The "Mini-Greenhouse Herb Factory Gardeners" is the class name chosen by Elba's students. They're immersed in an "herbal curriculum" -- a multisensory, interdisciplinary approach to learning about different cultures through studying the role of herbs. After interviewing their parents and inventorying the types of herbs used at home, students bring herb samples and recipes to class. "The fun and cultural exchanges begin," says Elba, "when students raid their kitchens and come back with herbs and tales of how they're used in their homes."

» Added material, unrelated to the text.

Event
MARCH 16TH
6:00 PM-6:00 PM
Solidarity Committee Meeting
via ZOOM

Students also survey herbs sold at markets in the community, study herb folklore, and investigate how herbs originating in other areas came to be grown here. The class creates indoor mini-greenhouses to grow their own herbs using old coat hangers, plastic wrap and other discarded materials. They read herb catalogs to determine best prices for seeds and supplies, chart seed germination and growth, and survey the faculty about scent preferences. Using potpourri recipes, they measure and mix homegrown and store-bought ingredients, then advertise and sell fragrant potpourris and sachets. "Other teachers have been so impressed," says Elba, "when I show them how creating or analyzing a bag of herbal potpourri can involve over ten different science inquiry skills."

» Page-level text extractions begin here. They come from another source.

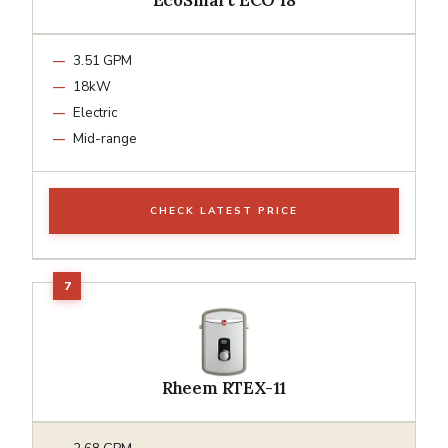
3.51 GPM
18kW
Electric
Mid-range
CHECK LATEST PRICE
Rheem RTEX-11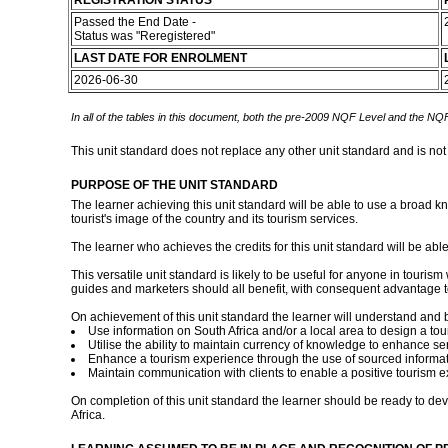
REGISTRATION STATUS
Passed the End Date -
Status was "Reregistered"
LAST DATE FOR ENROLMENT
2026-06-30
In all of the tables in this document, both the pre-2009 NQF Level and the NQF
This unit standard does not replace any other unit standard and is not
PURPOSE OF THE UNIT STANDARD
The learner achieving this unit standard will be able to use a broad kn
tourist's image of the country and its tourism services.
The learner who achieves the credits for this unit standard will be able
This versatile unit standard is likely to be useful for anyone in touris
guides and marketers should all benefit, with consequent advantage to
On achievement of this unit standard the learner will understand and b
Use information on South Africa and/or a local area to design a tou
Utilise the ability to maintain currency of knowledge to enhance se
Enhance a tourism experience through the use of sourced informat
Maintain communication with clients to enable a positive tourism e
On completion of this unit standard the learner should be ready to devel
Africa.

Elba's herbal sleuths have discovered that one of their classroom plants, Rue, is used medicinally in their Hispanic culture. Combined with alcohol or oil, it is a liniment for aches and pains. "I can't tell you how exciting this has been for my kids," said Elba, "It's been a special way of making connections with their culture. Also, others' interest in their project has really boosted their self esteem. They have even been corresponding with and are receiving suggestions from an author of herb books."